» **Exercise instructions**: Whatever the lines below say, output them exactly.

(Saved data entries)

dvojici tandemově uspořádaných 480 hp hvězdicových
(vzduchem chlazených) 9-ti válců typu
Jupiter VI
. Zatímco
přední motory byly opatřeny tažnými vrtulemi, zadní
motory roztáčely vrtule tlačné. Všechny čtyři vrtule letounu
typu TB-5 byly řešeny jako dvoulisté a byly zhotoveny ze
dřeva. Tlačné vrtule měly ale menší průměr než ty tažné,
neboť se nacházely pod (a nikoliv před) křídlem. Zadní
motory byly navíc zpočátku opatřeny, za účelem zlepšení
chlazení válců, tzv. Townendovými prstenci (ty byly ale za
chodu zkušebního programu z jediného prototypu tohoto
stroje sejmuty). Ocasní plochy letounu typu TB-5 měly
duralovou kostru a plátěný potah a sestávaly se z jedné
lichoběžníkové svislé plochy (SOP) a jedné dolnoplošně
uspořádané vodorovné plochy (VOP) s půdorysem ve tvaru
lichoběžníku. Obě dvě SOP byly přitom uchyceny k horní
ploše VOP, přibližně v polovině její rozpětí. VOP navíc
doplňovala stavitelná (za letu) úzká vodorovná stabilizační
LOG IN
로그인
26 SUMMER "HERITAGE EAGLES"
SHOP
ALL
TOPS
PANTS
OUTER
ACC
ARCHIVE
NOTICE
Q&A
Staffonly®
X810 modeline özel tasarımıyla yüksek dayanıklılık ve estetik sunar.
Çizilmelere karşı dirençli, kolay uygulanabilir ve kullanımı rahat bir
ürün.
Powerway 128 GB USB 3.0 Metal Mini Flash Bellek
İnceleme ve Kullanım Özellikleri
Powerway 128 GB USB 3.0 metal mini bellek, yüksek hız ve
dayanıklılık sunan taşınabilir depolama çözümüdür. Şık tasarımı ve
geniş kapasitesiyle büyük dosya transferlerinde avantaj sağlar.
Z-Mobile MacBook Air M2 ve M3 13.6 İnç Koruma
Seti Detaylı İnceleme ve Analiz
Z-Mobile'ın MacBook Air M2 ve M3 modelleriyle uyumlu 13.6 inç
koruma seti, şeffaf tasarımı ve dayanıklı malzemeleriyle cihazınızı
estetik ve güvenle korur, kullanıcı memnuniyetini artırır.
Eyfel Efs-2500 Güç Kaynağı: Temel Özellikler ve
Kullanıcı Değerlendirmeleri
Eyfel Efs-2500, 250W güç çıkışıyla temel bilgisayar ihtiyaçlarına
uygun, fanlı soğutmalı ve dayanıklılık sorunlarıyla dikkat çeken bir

» **Exercise solution**:
dvojici tandemově uspořádaných 480 hp hvězdicových
(vzduchem chlazených) 9-ti válců typu
Jupiter VI
. Zatímco
přední motory byly opatřeny tažnými vrtulemi, zadní
motory roztáčely vrtule tlačné. Všechny čtyři vrtule letounu
typu TB-5 byly řešeny jako dvoulisté a byly zhotoveny ze
dřeva. Tlačné vrtule měly ale menší průměr než ty tažné,
neboť se nacházely pod (a nikoliv před) křídlem. Zadní
motory byly navíc zpočátku opatřeny, za účelem zlepšení
chlazení válců, tzv. Townendovými prstenci (ty byly ale za
chodu zkušebního programu z jediného prototypu tohoto
stroje sejmuty). Ocasní plochy letounu typu TB-5 měly
duralovou kostru a plátěný potah a sestávaly se z jedné
lichoběžníkové svislé plochy (SOP) a jedné dolnoplošně
uspořádané vodorovné plochy (VOP) s půdorysem ve tvaru
lichoběžníku. Obě dvě SOP byly přitom uchyceny k horní
ploše VOP, přibližně v polovině její rozpětí. VOP navíc
doplňovala stavitelná (za letu) úzká vodorovná stabilizační
LOG IN
로그인
26 SUMMER "HERITAGE EAGLES"
SHOP
ALL
TOPS
PANTS
OUTER
ACC
ARCHIVE
NOTICE
Q&A
Staffonly®
X810 modeline özel tasarımıyla yüksek dayanıklılık ve estetik sunar.
Çizilmelere karşı dirençli, kolay uygulanabilir ve kullanımı rahat bir
ürün.
Powerway 128 GB USB 3.0 Metal Mini Flash Bellek
İnceleme ve Kullanım Özellikleri
Powerway 128 GB USB 3.0 metal mini bellek, yüksek hız ve
dayanıklılık sunan taşınabilir depolama çözümüdür. Şık tasarımı ve
geniş kapasitesiyle büyük dosya transferlerinde avantaj sağlar.
Z-Mobile MacBook Air M2 ve M3 13.6 İnç Koruma
Seti Detaylı İnceleme ve Analiz
Z-Mobile'ın MacBook Air M2 ve M3 modelleriyle uyumlu 13.6 inç
koruma seti, şeffaf tasarımı ve dayanıklı malzemeleriyle cihazınızı
estetik ve güvenle korur, kullanıcı memnuniyetini artırır.
Eyfel Efs-2500 Güç Kaynağı: Temel Özellikler ve
Kullanıcı Değerlendirmeleri
Eyfel Efs-2500, 250W güç çıkışıyla temel bilgisayar ihtiyaçlarına
uygun, fanlı soğutmalı ve dayanıklılık sorunlarıyla dikkat çeken bir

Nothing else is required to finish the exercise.